• _Records shown_:
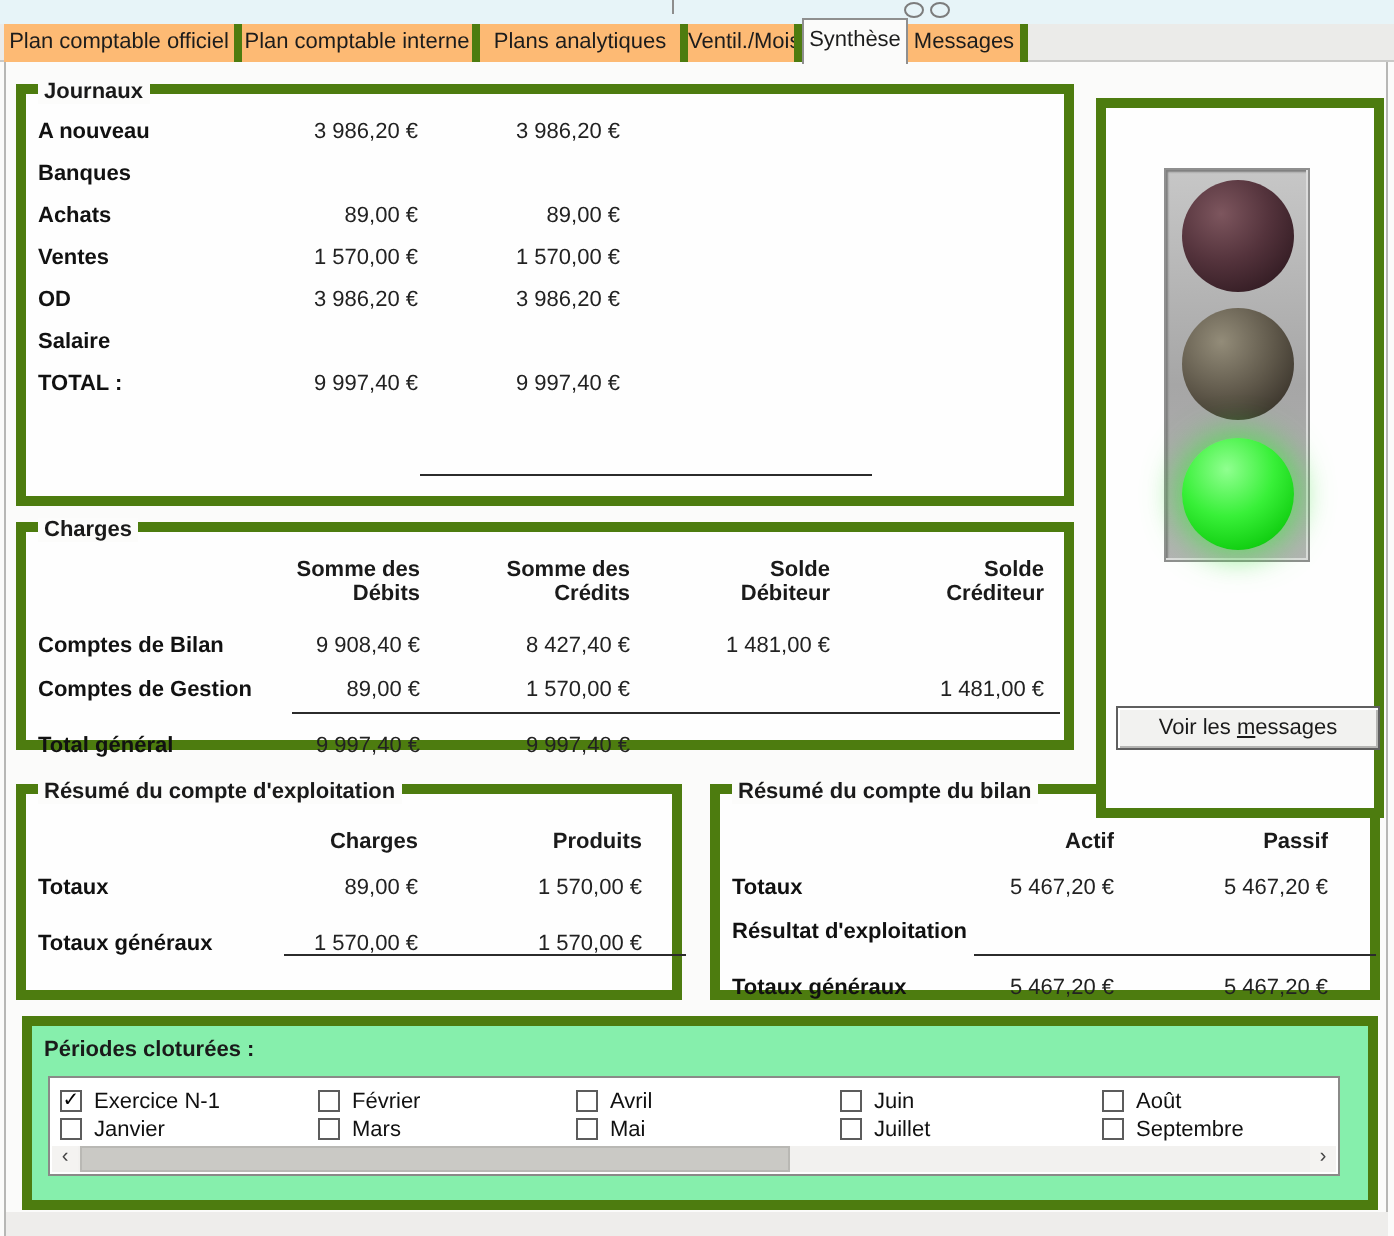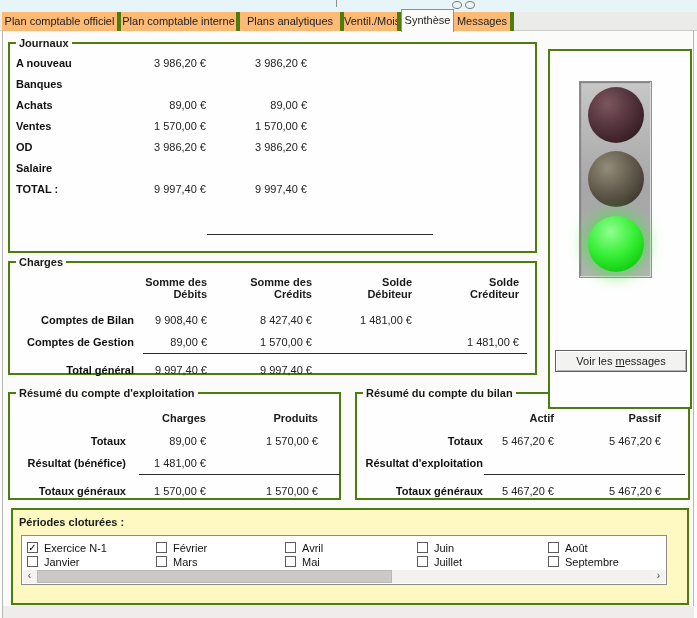--- a/index.html
+++ b/index.html
@@ -12,36 +12,36 @@
   .tabband{position:absolute;top:12px;left:0;width:697px;height:19px;background:#ebebe9;border-bottom:1px solid #c9c9c7;box-sizing:border-box;}
   .tabs{position:absolute;top:12px;left:2px;height:19px;display:flex;z-index:2;}
   .tab{height:19px;line-height:18px;text-align:center;background:#fdba74;border-right:4px solid #4d7c0f;
        box-sizing:border-box;color:#1c1c1c;white-space:nowrap;overflow:hidden;cursor:default;}
   .tab.active{position:relative;top:-3px;height:23px;line-height:21px;background:#fbfbfa;
        border:1px solid #8f8f8f;border-bottom:none;z-index:3;}
   .panel{position:absolute;top:31px;left:2px;width:692px;height:587px;background:#fbfbfa;
        border-left:1px solid #b7b7b5;border-right:1px solid #b7b7b5;box-sizing:border-box;}
   .bottomstrip{position:absolute;left:3px;top:606px;width:691px;height:12px;background:#eeedeb;}
   
-  .gbox{position:absolute;border:2px solid #4d7c0f;background:#fefefe;box-sizing:border-box;}
+  .gbox{position:absolute;border:5px solid #4d7c0f;background:#fefefe;box-sizing:border-box;}
   .leg{position:absolute;top:-7px;left:6px;background:#fcfcfb;padding:0 3px;font-weight:bold;white-space:nowrap;}
   
   .tbl{position:absolute;border-collapse:collapse;table-layout:fixed;font-size:11px;}
   .tbl td{padding:0;vertical-align:middle;white-space:nowrap;overflow:hidden;}
   .lb{font-weight:bold;color:#111;}
   .nm{text-align:right;color:#222;}
   .hd{font-weight:bold;text-align:right;vertical-align:bottom;line-height:12px;}
   .hd div{line-height:12px;}
-  .r21 td{height:21px;} .r22 td{height:22px;text-align:right;}
+  .r21 td{height:21px;} .r22 td{height:22px;}
   .hrow td{height:38px;padding-bottom:2px;}
   .hrow1 td{height:20px;padding-bottom:2px;}
   .padtop td{padding-top:6px;}
   .sumline{position:absolute;height:1px;background:#2b2b2b;}
   
-  .pbox{background:#fef9c3;}
+  .pbox{background:#86efac;}
   .plabel{position:absolute;left:6px;top:6px;font-weight:bold;}
   .plist{position:absolute;left:8px;top:25px;width:646px;height:50px;background:#fff;border:1px solid #8a8a88;box-sizing:border-box;}
   .pitem{position:absolute;height:13px;white-space:nowrap;}
   .cb{position:absolute;left:0;top:0;width:11px;height:11px;background:#fff;border:1px solid #5c5c5c;
       box-sizing:border-box;font-size:10px;line-height:9px;text-align:center;color:#000;font-weight:bold;}
   .cblabel{position:absolute;left:17px;top:0;line-height:12px;color:#111;}
   .sbar{position:absolute;left:1px;bottom:1px;width:642px;height:13px;background:#f2f1ef;}
   .sbtn{position:absolute;top:0;width:13px;height:13px;font-size:10px;line-height:12px;text-align:center;color:#444;background:#f4f3f1;cursor:default;}
   .sthumb{position:absolute;left:14px;top:0;width:355px;height:13px;background:#cac9c5;border:1px solid #b9b8b4;box-sizing:border-box;}
   
@@ -207,25 +207,20 @@
           <tr class="hrow1">
         <td></td>
         <td class="hd">Charges</td>
         <td class="hd">Produits</td>
       </tr>
       <tr class="r22">
         <td class="lb">Totaux</td>
         <td class="nm">89,00 €</td>
         <td class="nm">1 570,00 €</td>
       </tr>
-      <tr class="r22">
-        <td class="lb">Résultat (bénéfice)</td>
-        <td class="nm">1 481,00 €</td>
-        <td class="nm"></td>
-      </tr>
       <tr class="r22 padtop">
         <td class="lb">Totaux généraux</td>
         <td class="nm">1 570,00 €</td>
         <td class="nm">1 570,00 €</td>
       </tr>
     </tbody>
       </table>
     <div class="sumline" style="left:129px;top:80px;width:201px;"></div>
   </div>
 

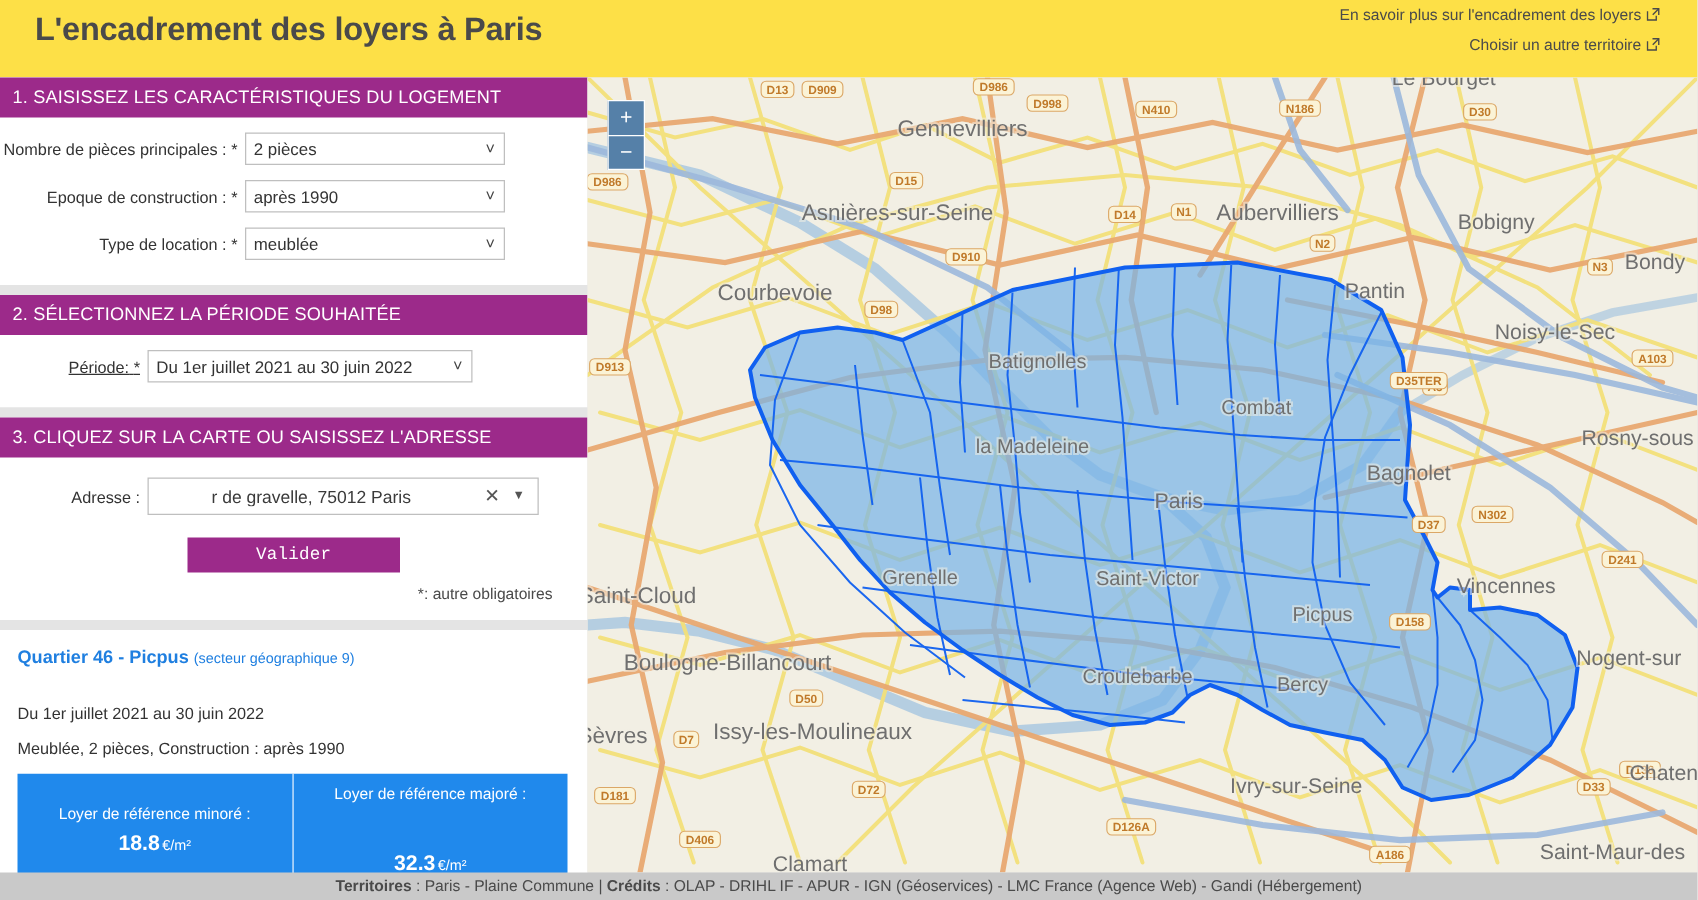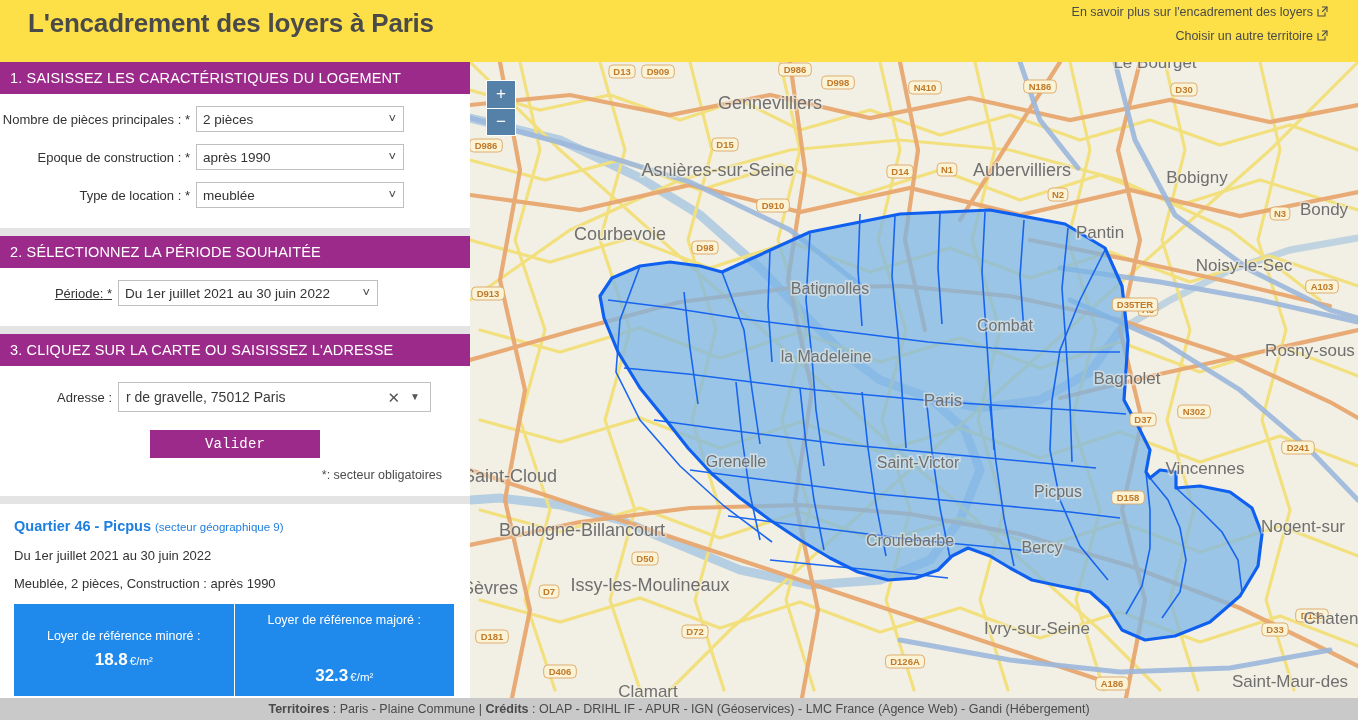--- a/index.html
+++ b/index.html
@@ -125,20 +125,21 @@
     align-items: center;
   }
   .addr-input {
     border: 0; outline: none;
     font-size: 14px;
     font-family: "Liberation Sans", sans-serif;
     color: #3a3a3a;
     width: 255px;
     padding-left: 7px;
     background: transparent;
+    text-align: center;
   }
   .addr-clear {
     position: absolute; right: 30px; top: 50%;
     transform: translateY(-50%);
     font-size: 15px; color: #555;
     cursor: pointer; line-height: 1;
   }
   .addr-caret {
     position: absolute; right: 10px; top: 50%;
     transform: translateY(-50%);
@@ -160,21 +161,21 @@
   #mandatory {
     text-align: right;
     padding: 10px 28px 0 0;
     font-size: 12.5px;
     color: #4a4a4a;
   }
 
   
   #results { padding: 14px 14px 14px 14px; }
   #quartier-line {
-    font-size: 14.5px; margin-bottom: 14px;
+    font-size: 14.5px; margin-bottom: 29px;
     white-space: nowrap;
   }
   #quartier-name { color: #1f7fe0; font-weight: bold; }
   #quartier-sector { color: #1f7fe0; font-size: 11.5px; font-weight: normal; }
   .res-text {
     font-size: 13px; color: #333;
     margin-bottom: 13px;
   }
   #ref-boxes {
     display: flex;
@@ -330,21 +331,21 @@
         <div class="form-row" style="margin-top:16px">
           <div class="lbl">Adresse :</div>
           <div class="addr-box">
             <input class="addr-input" type="text" id="addr-input" value="r de gravelle, 75012 Paris" style="">
             <span class="addr-clear">✕</span>
             <span class="addr-caret">▼</span>
           </div>
         </div>
 
         <button id="btn-valider">Valider</button>
-        <div id="mandatory">*: secteur obligatoires</div>
+        <div id="mandatory">*: autre obligatoires</div>
       </div>
     </div>
 
     <div class="gap"></div>
 
     <div class="panel-block">
       <div id="results">
         <div id="quartier-line">
           <span id="quartier-name">Quartier 46 - Picpus</span>
           <span id="quartier-sector">(secteur géographique 9)</span>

• _Goal of the exercise_: For the string "solid", go line by line through the material and copy every line that has it.

• _Answer to this task_:
   .tabband{position:absolute;top:12px;left:0;width:697px;height:19px;background:#ebebe9;border-bottom:1px solid #c9c9c7;box-sizing:border-box;}
   .tab{height:19px;line-height:18px;text-align:center;background:#fdba74;border-right:4px solid #4d7c0f;
        border:1px solid #8f8f8f;border-bottom:none;z-index:3;}
        border-left:1px solid #b7b7b5;border-right:1px solid #b7b7b5;box-sizing:border-box;}
-  .gbox{position:absolute;border:2px solid #4d7c0f;background:#fefefe;box-sizing:border-box;}
+  .gbox{position:absolute;border:5px solid #4d7c0f;background:#fefefe;box-sizing:border-box;}
   .plist{position:absolute;left:8px;top:25px;width:646px;height:50px;background:#fff;border:1px solid #8a8a88;box-sizing:border-box;}
   .cb{position:absolute;left:0;top:0;width:11px;height:11px;background:#fff;border:1px solid #5c5c5c;
   .sthumb{position:absolute;left:14px;top:0;width:355px;height:13px;background:#cac9c5;border:1px solid #b9b8b4;box-sizing:border-box;}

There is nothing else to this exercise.